Quando vogliamo fare i simpatici, tra amici in odor di melomania, prendiamo in giro Brian Eno. Lo immaginiamo seduto a casa, appena ricevuto l'incarico per la sonorizzazione di qualche reggia/galleria/palafitta d'arte contemporanea, che smanetta sul computer, apre una vecchia cartella, trova un file con registrate sopra cinque note a caso ed esclama: «Ok, questa può andare». E giù titoloni sui giornali, inni al guru del suono del nuovo millennio, celebrazioni per il capolavoro, tappeti rossi e chiavi della città.
Naturalmente, la nostra è tutta invidia. E gli eventuali cespugli di verità sono sacrosanti benefit di una carriera con poche eguali. In ordine sparso, riassumendo molto: gli inizi con i Roxy Music, i primi dischi solisti, la collaborazione alla trilogia berlinese di Bowie, i lavori con i Talking Heads e David Byrne, il quadrittico The Unforgettable Joshua Baby Zooropa con gli U2, oltre al tocco magico di saper avvicinare l'avanguardia al mainstream. Roba che quando lo incontri ti viene inevitabilmente da bombardarlo di domande sugli ultimi quarantacinque anni di musica. E lui giustamente ti risponde con l'imperial arroganza con cui ha respinto la retromania di un giornalista del Guardian: qui si parla di futuro, non di David Bowie.
Eno è anche l'inventore della musica ambient. Un genere a cui si può ascrivere Reflection, distribuito tranquillamente il 1° gennaio, come biglietto d'auguri per un 2017 che di tranquillità ne promette ben poca. Ascoltare Reflection, per il sottoscritto, è stato come riscoprire Gattaca. Varcare la porta dell'universo dischiusa da quella fantaperla di fine anni '90 ed entrare – essere umano dal DNA non modificato – in una dimensione parallela, spaziale, aliena, in volo verso le Lune di Saturno. Un'altra fuga dalla realtà, dopo quella provata con i Radiohead (infine, a quarant'anni ho deciso: voglio fare l'astronauta). Un altro viaggio ad anni luce dalla Terra, in un ambiente iper-sintetico che ti lusinga dolcemente a meditare, ma senza obbligarti a farlo in compagnia di ruscelli, fronde al vento, cinguettii o altri naturismi new age.

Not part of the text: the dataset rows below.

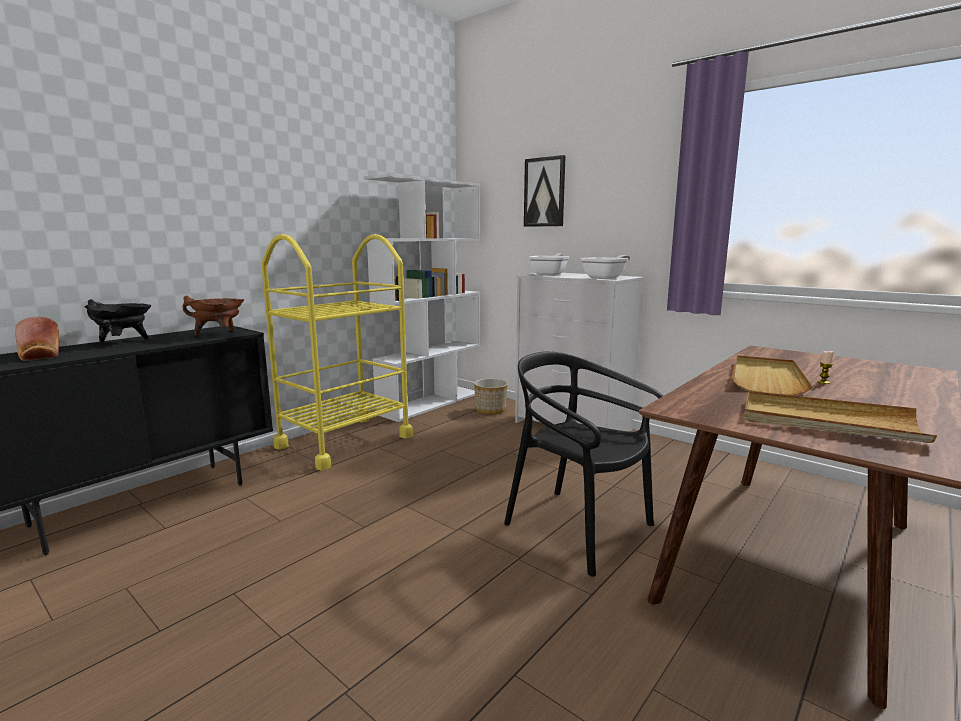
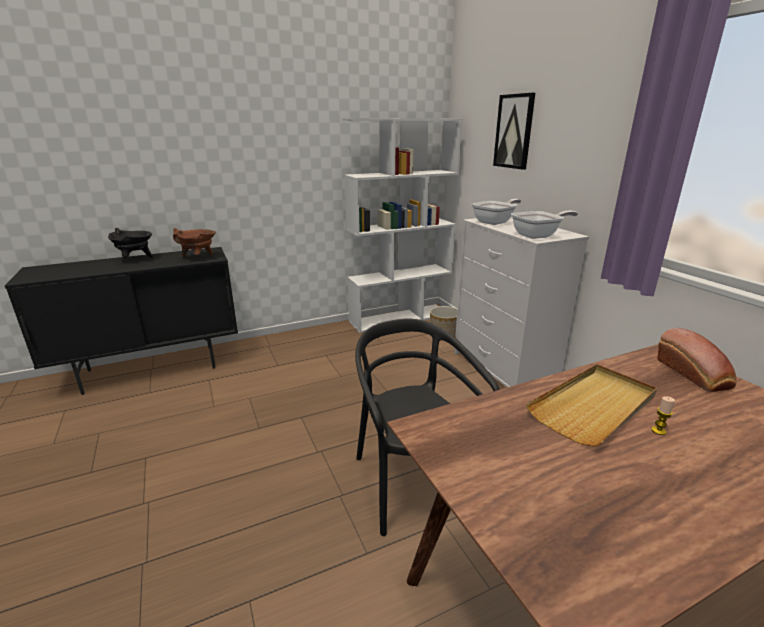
camera: 25 degrees right, 10 degrees up
(41, 354) = (79, 267): bread -> bread (694, 375)
(345, 441) = (307, 344): yellow cart -> none
(827, 422) = (557, 502): beige tray -> none

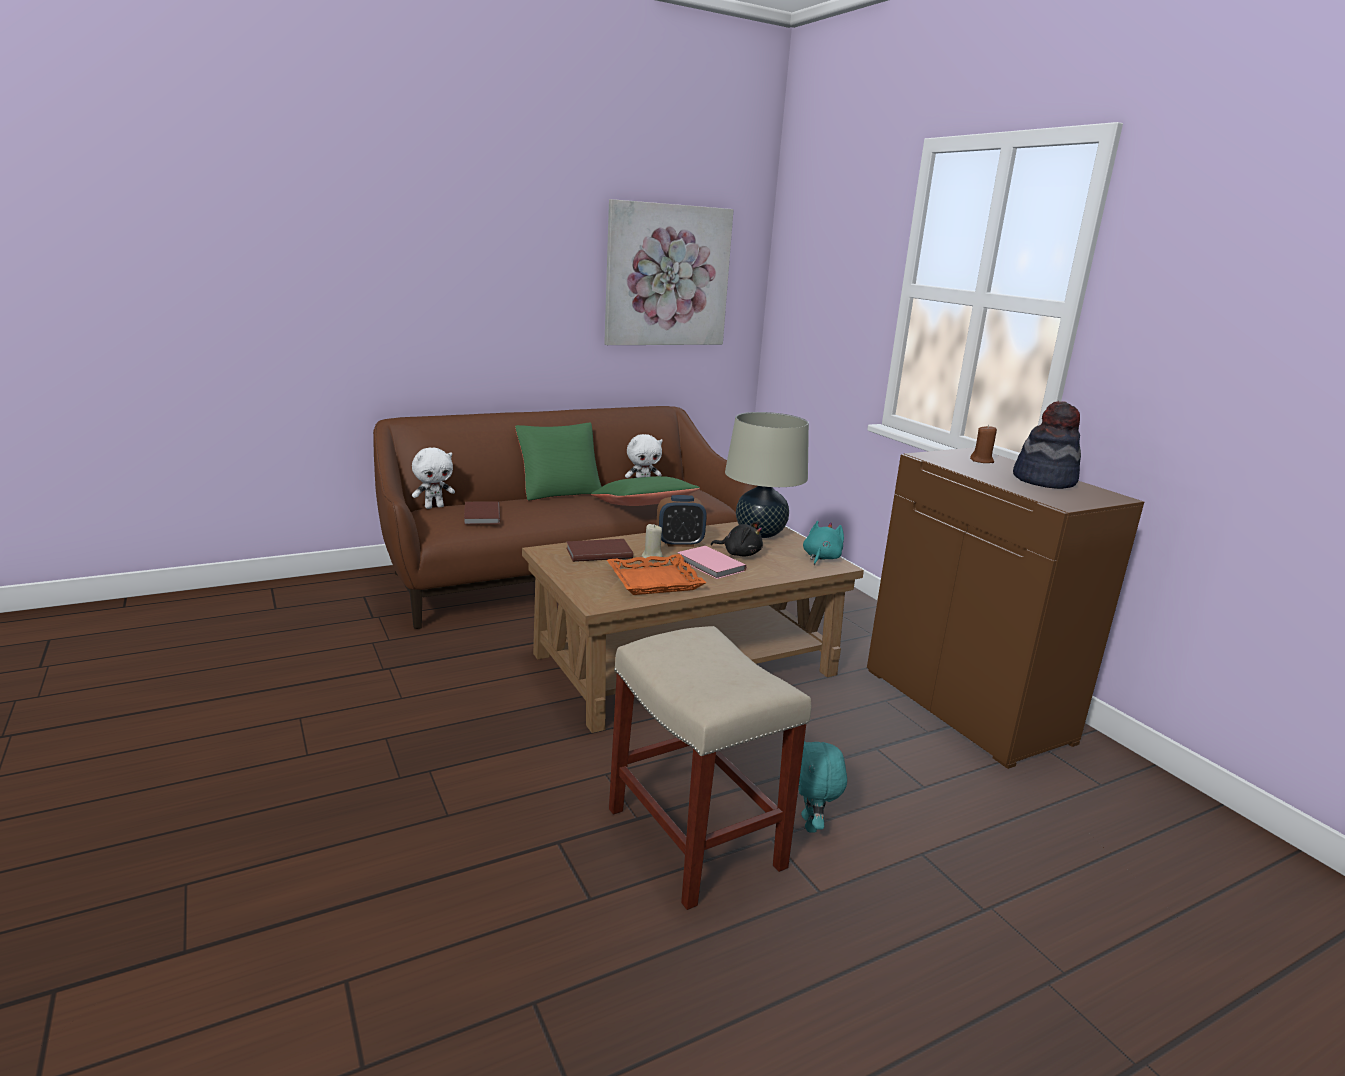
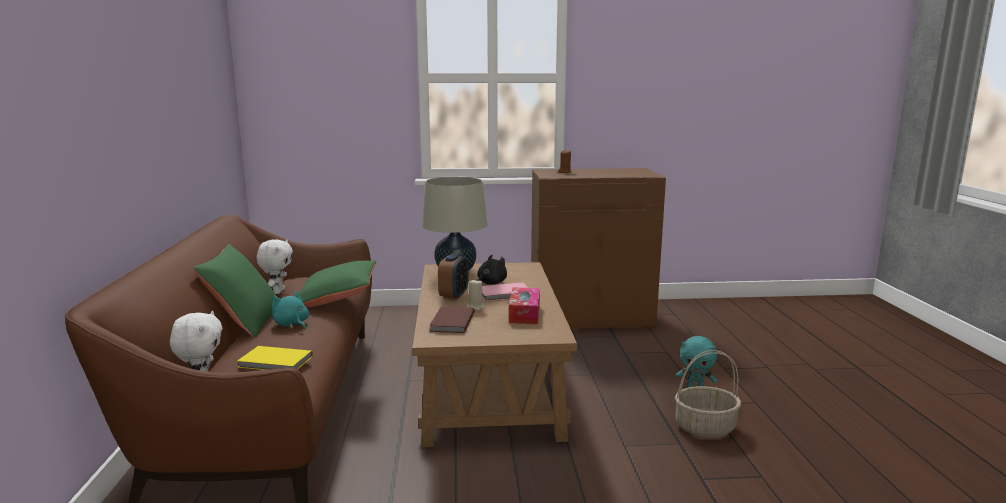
camera: 65 degrees left, 5 degrees down
(480, 515) = (275, 362): brown book -> yellow book
(654, 581) = (524, 313): orange tray -> tissue box
(667, 276) = (198, 87): picture -> none
(697, 839) = (705, 427): beige stool -> basket
(821, 558) = (513, 266): turquoise plush toy -> turquoise plush toy (291, 324)
(1044, 480) = (608, 171): hat -> none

Fonte: www.brian-eno.net |
No, non c'è molta Madre Terra in Reflection: il suo DNA è attorcigliato dal soffio del moderno dio algoritmico. Brian Eno esercita la funzione dello scienziato contemporaneo: il coder. Ha scritto il software, definito le variabili, avviato la macchina, studiato il risultato dell'esperimento. Qui l'ambient incontra l'altro prediletto terreno d'esplorazione dell'artista: la musica generativa. Niente ritornelli melodici, niente strutture ritmiche, niente pattern precisi (o riconoscibili dal nostro orecchio occidentale). E un confine - 54 minuti - dettato solo dall'esigenza di finir su vinile. Il leggero riflesso di Reflection potrebbe benissimo propagarsi all'infinito, come un'onda gravitazionale in cerca di una galassia lontana lontana e accogliente. Un'ambizione, quella dell'infinito, che fa da bussola all'applicazione per smartphone distribuita assieme all'album, sulla quale tornerò in altra sede.
Se siete arrivati fino a qui, dubito che vi siate fatti un'idea chiara sulla musica di Reflection. È giusto così. Quest'album è la prova che a volte scrivere di musica è davvero come ballare d'architettura. Una cosa però devo aggiungerla: da una ventina di giorni Reflection è l'accompagnamento ideale per qualsiasi momento in cui voglio staccare la spina del frullatore della comunicazione. È un Gattaca che ti avvolge e protegge mentre scrivi, mentre pensi, persino mentre ti radi. È abbastanza significativo che le due opere che più mi hanno lasciato qualcosa in questo inizio di 2017 siano un album (Reflection) e un film (Paterson) in cui tutto sembra destinato a fermarsi e a ripetersi in un modo solo all'apparenza identico. Contagiati dal virus della polarizzazione acuta, abituati a considerare lo shock come unico cambiamento degno di questo nome, diventa quasi rivoluzionario lasciarsi cullare dall'impercettibile diversità delle sfumature.